A high fatality rate indicates a strain:
Healthcare System Strain: Regions with high fatality rates might be experiencing strain on their healthcare systems. This could be due to a lack of sufficient medical facilities, equipment, or healthcare personnel to effectively manage and treat COVID-19 patients.
Underlying Health Conditions: A higher fatality rate might suggest a higher prevalence of underlying health conditions within the population that make individuals more susceptible to severe outcomes from COVID-19.
Delayed Medical Response: Regions with high fatality rates may have faced delays in medical response, diagnosis, and treatment, leading to poorer outcomes for patients.
Public Health Interventions: A high fatality rate could indicate the need for more robust public health interventions, such as increased testing, better contact tracing, and stricter quarantine measures to control the spread of the virus and reduce mortality.
Region | Total Died | Grand Total Cases | Fatality Ratio (%) |
---|---|---|---|
REGION VII (CENTRAL VISAYAS) | 6,693 | 243,631 | 2.75 |
REGION VI (WESTERN VISAYAS) | 5,780 | 298,495 | 1.94 |
REGION IV-A (CALABARZON) | 6,763 | 399,994 | 1.69 |
MIMAROPA REGION | 1,315 | 78,410 | 1.68 |
REGION II (CAGAYAN VALLEY) | 4,961 | 296,845 | 1.67 |
CORDILLERA ADMINISTRATIVE REGION (CAR) | 2,547 | 156,335 | 1.63 |
REGION III (CENTRAL LUZON) | 8,812 | 564,806 | 1.56 |
REGION XI (DAVAO REGION) | 4,022 | 261,235 | 1.54 |
REGION XIII (CARAGA) | 1,811 | 119,053 | 1.52 |
REGION I (ILOCOS REGION) | 3,255 | 224,844 | 1.45 |
REGION V (BICOL REGION) | 1,235 | 102,733 | 1.20 |
REGION XII (SOCCSKSARGEN) | 1,424 | 119,276 | 1.19 |
REGION IX (ZAMBOANGA PENINSULA) | 1,585 | 144,662 | 1.10 |
NATIONAL CAPITAL REGION (NCR) | 13,897 | 1,433,773 | 0.97 |
REGION VIII (EASTERN VISAYAS) | 876 | 91,132 | 0.96 |
BANGSAMORO AUTONOMOUS REGION IN MUSLIM MINDANAO (BARMM) | 712 | 83,653 | 0.85 |
REGION X (NORTHERN MINDANAO) | 1,157 | 172,000 | 0.67 |
- SQL Queries: I gained a strong understanding of Common Table Expressions (CTEs).
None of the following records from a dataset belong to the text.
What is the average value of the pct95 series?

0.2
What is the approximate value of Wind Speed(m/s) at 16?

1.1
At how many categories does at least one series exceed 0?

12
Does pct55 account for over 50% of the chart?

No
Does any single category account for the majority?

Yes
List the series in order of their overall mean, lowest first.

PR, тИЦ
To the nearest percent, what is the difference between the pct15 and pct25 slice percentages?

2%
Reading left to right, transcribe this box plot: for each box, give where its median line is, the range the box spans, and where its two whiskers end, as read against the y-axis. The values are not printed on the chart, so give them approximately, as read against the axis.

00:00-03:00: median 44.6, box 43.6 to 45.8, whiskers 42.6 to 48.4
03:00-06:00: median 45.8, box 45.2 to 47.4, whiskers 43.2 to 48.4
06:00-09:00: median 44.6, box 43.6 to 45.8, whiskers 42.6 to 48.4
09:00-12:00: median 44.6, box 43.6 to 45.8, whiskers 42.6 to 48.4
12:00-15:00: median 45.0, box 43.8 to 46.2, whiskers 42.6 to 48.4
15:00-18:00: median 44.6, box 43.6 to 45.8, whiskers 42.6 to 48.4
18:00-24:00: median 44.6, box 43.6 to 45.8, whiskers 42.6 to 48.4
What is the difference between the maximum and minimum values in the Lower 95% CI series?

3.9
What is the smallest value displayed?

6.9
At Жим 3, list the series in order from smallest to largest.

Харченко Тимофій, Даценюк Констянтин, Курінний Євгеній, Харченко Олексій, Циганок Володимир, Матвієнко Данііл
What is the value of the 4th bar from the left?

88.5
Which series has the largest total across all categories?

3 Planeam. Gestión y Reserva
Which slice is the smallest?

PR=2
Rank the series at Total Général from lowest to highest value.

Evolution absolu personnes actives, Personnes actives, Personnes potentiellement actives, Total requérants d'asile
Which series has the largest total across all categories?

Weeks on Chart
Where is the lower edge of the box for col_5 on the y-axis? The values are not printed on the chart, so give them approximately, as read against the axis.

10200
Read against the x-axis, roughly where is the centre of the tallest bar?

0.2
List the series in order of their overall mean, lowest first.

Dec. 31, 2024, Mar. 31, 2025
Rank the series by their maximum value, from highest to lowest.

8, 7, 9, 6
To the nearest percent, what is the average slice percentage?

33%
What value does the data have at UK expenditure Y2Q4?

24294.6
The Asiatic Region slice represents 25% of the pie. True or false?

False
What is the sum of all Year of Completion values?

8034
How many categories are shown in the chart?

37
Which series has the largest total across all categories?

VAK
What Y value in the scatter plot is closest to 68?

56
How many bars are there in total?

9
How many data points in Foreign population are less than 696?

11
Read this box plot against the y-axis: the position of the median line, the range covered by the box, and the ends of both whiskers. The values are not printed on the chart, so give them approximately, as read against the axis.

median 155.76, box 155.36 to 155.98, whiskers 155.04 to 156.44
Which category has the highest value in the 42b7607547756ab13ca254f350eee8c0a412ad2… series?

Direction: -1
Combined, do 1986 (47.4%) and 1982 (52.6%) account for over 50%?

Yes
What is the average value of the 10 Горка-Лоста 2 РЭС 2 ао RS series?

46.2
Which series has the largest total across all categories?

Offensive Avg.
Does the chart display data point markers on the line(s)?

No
By utilizing CTEs, I was able to efficiently filter and combine data from multiple sources for fatality rate calculations.
- Aggregate Functions: I honed my skills in using aggregate functions like COUNT and SUM, along with conditional logic (CASE WHEN) to perform granular analysis of COVID-19 cases and deaths.
- SQL Joins: This project solidified my grasp of SQL joins, particularly INNER JOIN for combining data sets based on matching values. The combination of CTEs and joins proved to be very effective for complex data manipulation.
- Analysis: I successfully translated data analysis questions into well-structured SQL queries to arrive at the desired results. This exercise reinforced the importance of proper syntax in unlocking valuable insights from data. With the resulting data, I can now delve deeper into the factors influencing regional variations in COVID-19 fatality rates.
To further enhance my analytical capabilities, I plan to explore data visualization techniques to effectively communicate these findings and gain even more comprehensive insights from the data.